Air Force Chaplains Dispel Myth of Chaplaincy

US Air Force and Air Force Reserve chaplains recently helped support exercises occurring at Travis Air Force Base, California:

For Chaplain (Maj.) Matthew Ellis, for the 349th Air Mobility Wing, interacting with military members during exercises helps build relationships and a healthy level of comfort for Airmen.

In an interesting note, the article makes a point of saying [emphasis added]:

There is a myth that chaplains are only for people who are spiritual or religious, and that’s very much not the case, Ellis said.

It is a chaplain’s duty to provide protection for Airmen’s First Amendment rights.

It is true that some people think chaplains are only for “religious” troops, when in fact chaplains are tasked to support the religious rights of all troops. (Technically, not “First Amendment rights,” since chaplains arguably don’t have anything to do with free speech, assembly, or the press.)

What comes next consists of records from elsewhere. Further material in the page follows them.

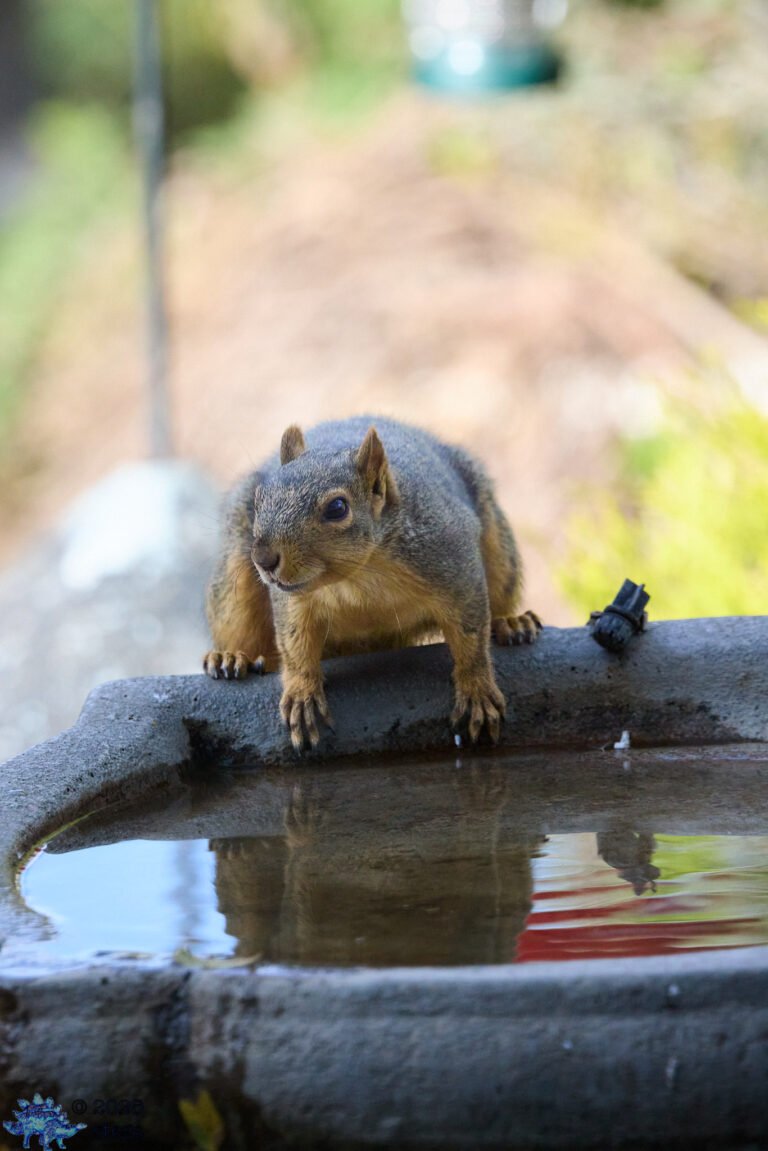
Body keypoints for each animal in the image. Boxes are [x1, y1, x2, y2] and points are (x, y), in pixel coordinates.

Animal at [203, 416, 541, 750]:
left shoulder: (455, 561)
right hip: (233, 581)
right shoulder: (294, 600)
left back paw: (512, 623)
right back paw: (230, 658)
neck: (359, 575)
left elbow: (471, 636)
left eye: (337, 508)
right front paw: (302, 693)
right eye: (259, 499)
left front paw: (477, 691)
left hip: (498, 549)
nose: (263, 559)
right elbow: (295, 644)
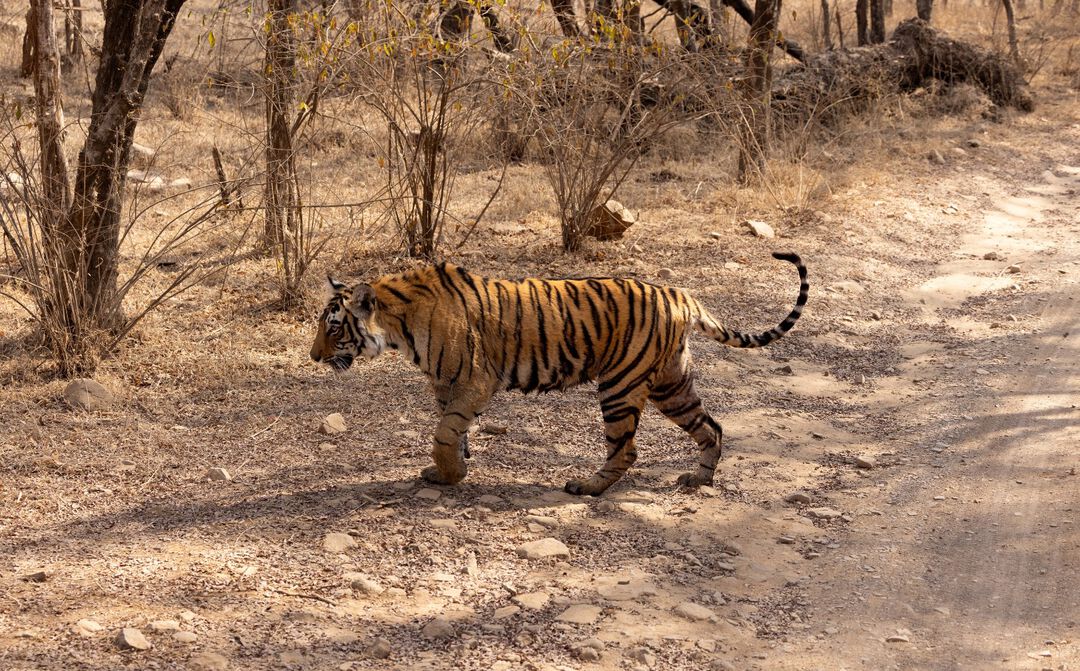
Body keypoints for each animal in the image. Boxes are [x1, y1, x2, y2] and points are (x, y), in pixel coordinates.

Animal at [310, 252, 808, 496]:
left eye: (333, 327)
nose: (314, 357)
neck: (398, 326)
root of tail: (679, 293)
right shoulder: (447, 385)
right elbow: (454, 430)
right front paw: (456, 469)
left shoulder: (474, 380)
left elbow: (444, 433)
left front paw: (449, 473)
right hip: (672, 385)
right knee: (712, 427)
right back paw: (699, 479)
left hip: (620, 386)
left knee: (626, 450)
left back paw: (587, 487)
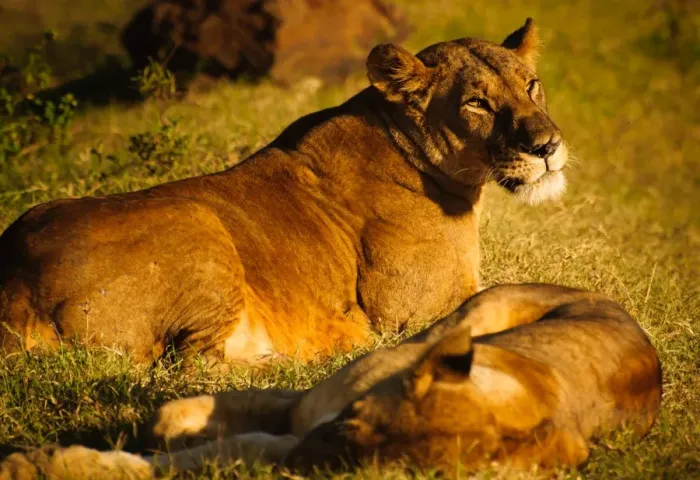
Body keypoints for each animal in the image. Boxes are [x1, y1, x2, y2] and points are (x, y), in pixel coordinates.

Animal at [0, 19, 569, 365]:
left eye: (532, 85)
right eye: (477, 103)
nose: (547, 146)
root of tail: (15, 284)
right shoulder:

It’s also interesting the article went out of its way to remind people the law actually protects troops’ religious expression, too. From CMSgt Darmel Richardson, the AFRC individual mobilization augmentee chaplain assistant functional manager:

The Chaplain Corps is about allowing individuals to express their own faith, whatever that may be, Richardson said.

Technically, the Chaplain Corps doesn’t “allow” troops to express their faith — military commanders are responsible for protecting that right, and chaplains advise them on doing so. Still, it is a worthy effort in communicating an oft-missed liberty retained by US military troops — not one abdicated by virtue of their military service.